Schiedsrichter-geheimnisse: was die unparteiischen bei der wm wirklich verdienen
Während Fußballprofis Millionen kassieren, bleibt die Frage, wie es Schiedsrichtern bei großen Turnieren ergehen. Ex-Premier-League-Schiedsrichter Mark Clattenburg hat im „Whistleblowers“-Podcast ein überraschendes Licht auf die Honorare geworfen, die die Unparteiischen tatsächlich einstreichen.

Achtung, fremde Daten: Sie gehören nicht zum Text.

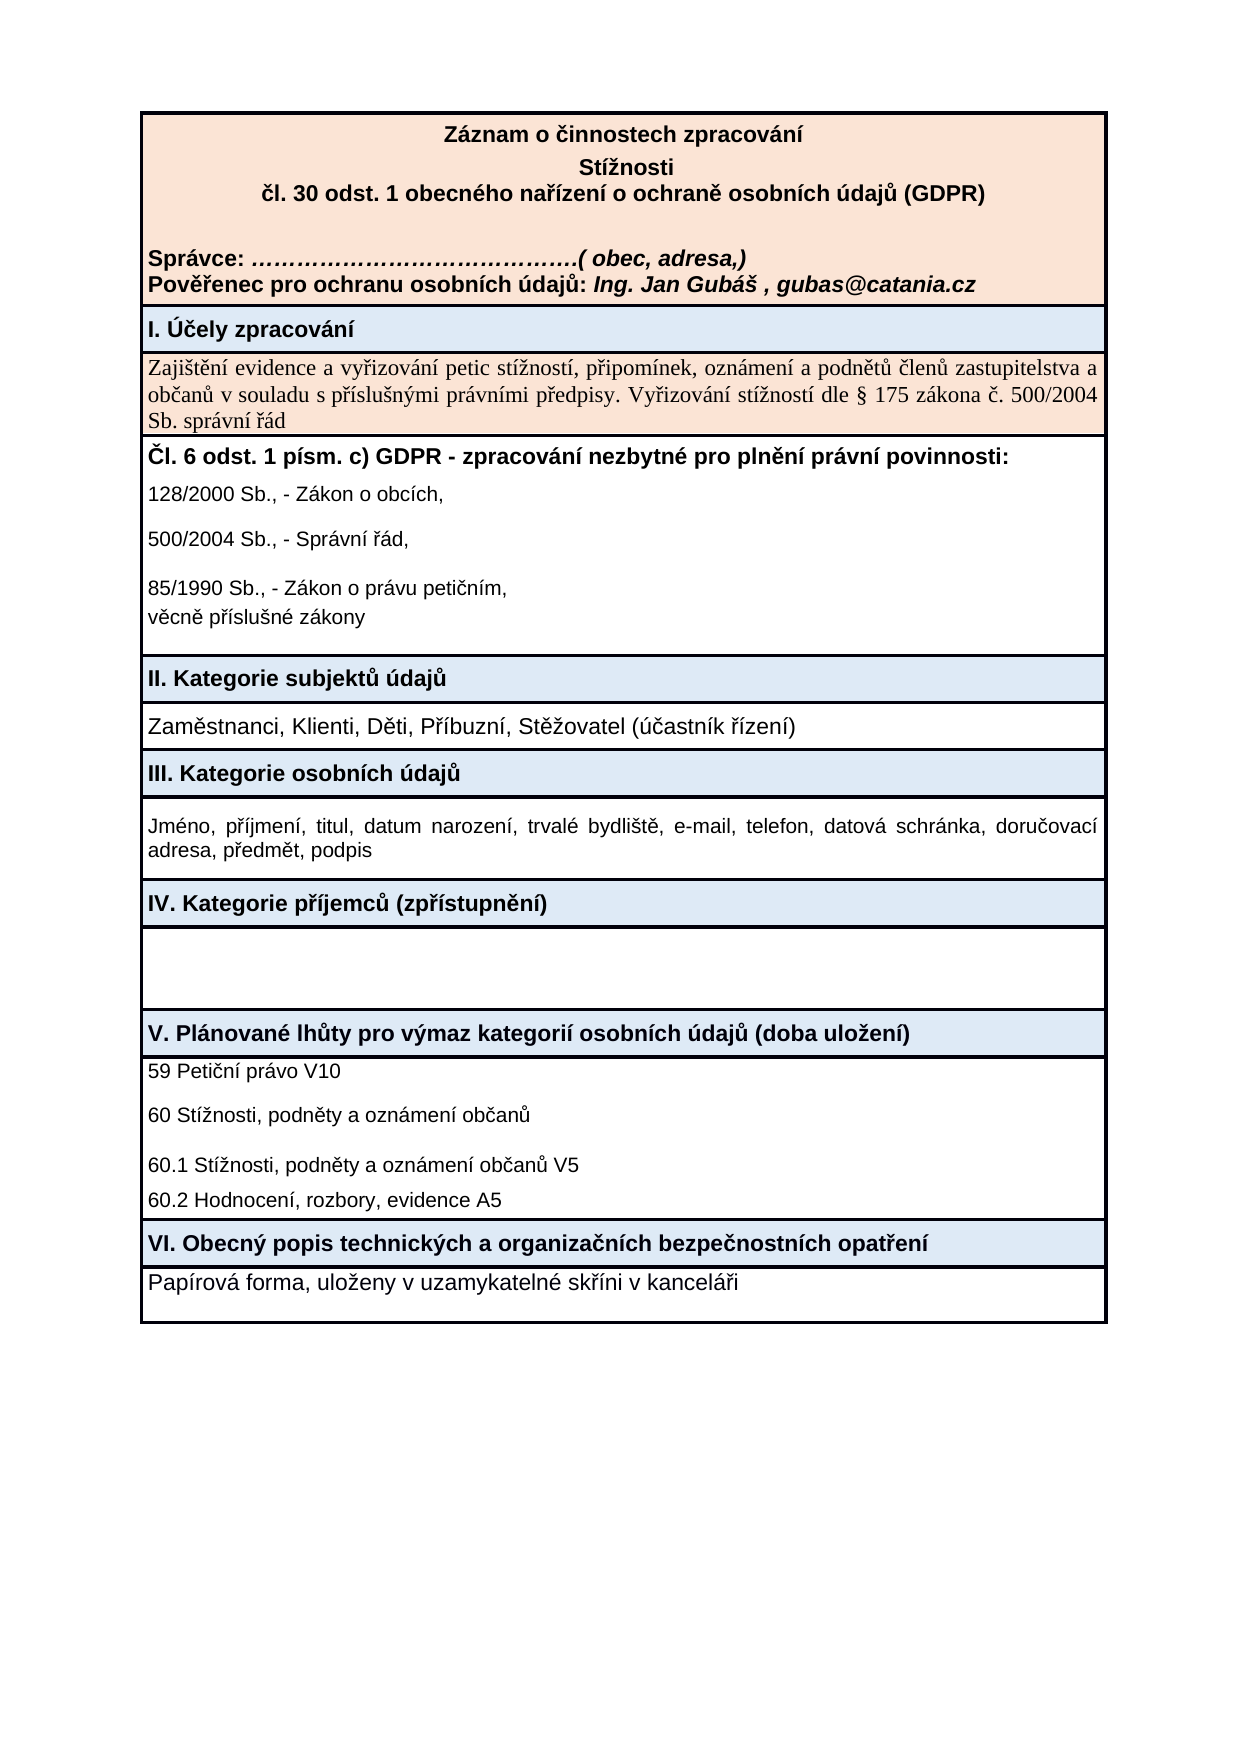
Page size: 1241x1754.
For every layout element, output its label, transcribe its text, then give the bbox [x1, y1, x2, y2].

Die abrechnung pro spiel: so funktioniert das system
Clattenburg, der von 2004 bis 2017 zu den renommiertesten Referees der Premier League zählte, erklärt, dass die Fifa und Uefa seit Jahren ein Honorarsystem pro Spiel anwenden – keine Pauschale für das gesamte Turnier. Die Rechnung ist einfach: Je mehr Spiele ein Schiedsrichter pfeift, desto mehr verdient er. Bis zu 60.000 Euro, inklusive täglicher Aufwandspauschalen, sind für jene drin, die es bis ins Finale schaffen. Das sind über 10.000 Euro pro Spiel – eine Summe, die im Vergleich zu den astronomischen Gehältern der Fußballstars eher bescheiden wirkt.
Clattenburg selbst weiß, wovon er spricht. Bei der EM 2016 leitete er das Finale zwischen Portugal und Frankreich und pfiff insgesamt fünf Spiele. Seine persönliche Bilanz: knapp 60.000 Euro für seine Leistungen. „Im Vergleich zu den üblichen Fußballpreisen erscheint das ziemlich wenig“, stellt der Engländer nüchtern fest.
Die bevorstehende WM 2026 wird mit 52 Schiedsrichtern besetzt sein – die höchste Anzahl in der Geschichte der Weltmeisterschaften, bedingt durch das erweiterte Turnierformat mit 104 Spielen. Für Clattenburg selbst ist die WM 2026 allerdings außer Reichweite, nachdem er seine Teilnahme kurz vor dem Turnier abgesagt hatte. Deutschland wird nur von Felix Zwayer vertreten, während Christian Dietz und Robert Kempter als Assistenten und Bastian Dankert als Video-Schiedsrichter mitreisen.
Es ist ein Detail, das oft übersehen wird: während die Welt die Tore und die Torschützen feiert, arbeiten diese Männer im Hintergrund, um ein faires Spiel zu gewährleisten. Ihre Entschädigung mag im Vergleich zu den Millionen der Stars gering erscheinen, doch ihre Leistung ist unersetzlich.

Mehr als nur ein pfiff: die verantwortung der unparteiischen
Die Rolle des Schiedsrichters ist eine der anspruchsvollsten im Fußball. Entscheidungen in Sekundenbruchteilen treffen, unter enormem Druck und vor Augen von Millionen von Zuschauern – das erfordert Nervenstärke, Erfahrung und ein hohes Maß an Professionalität. Und dafür verdient man eben, wie Clattenburg so treffend bemerkt hat, „ziemlich wenig“ im Vergleich zu den Gehältern der Stars. Aber vielleicht ist es ja gerade das, was diese Unparteiischen antreibt: die Leidenschaft für den Fußball und der Wunsch, ein faires Spiel zu gewährleisten, unabhängig von finanziellen Anreizen.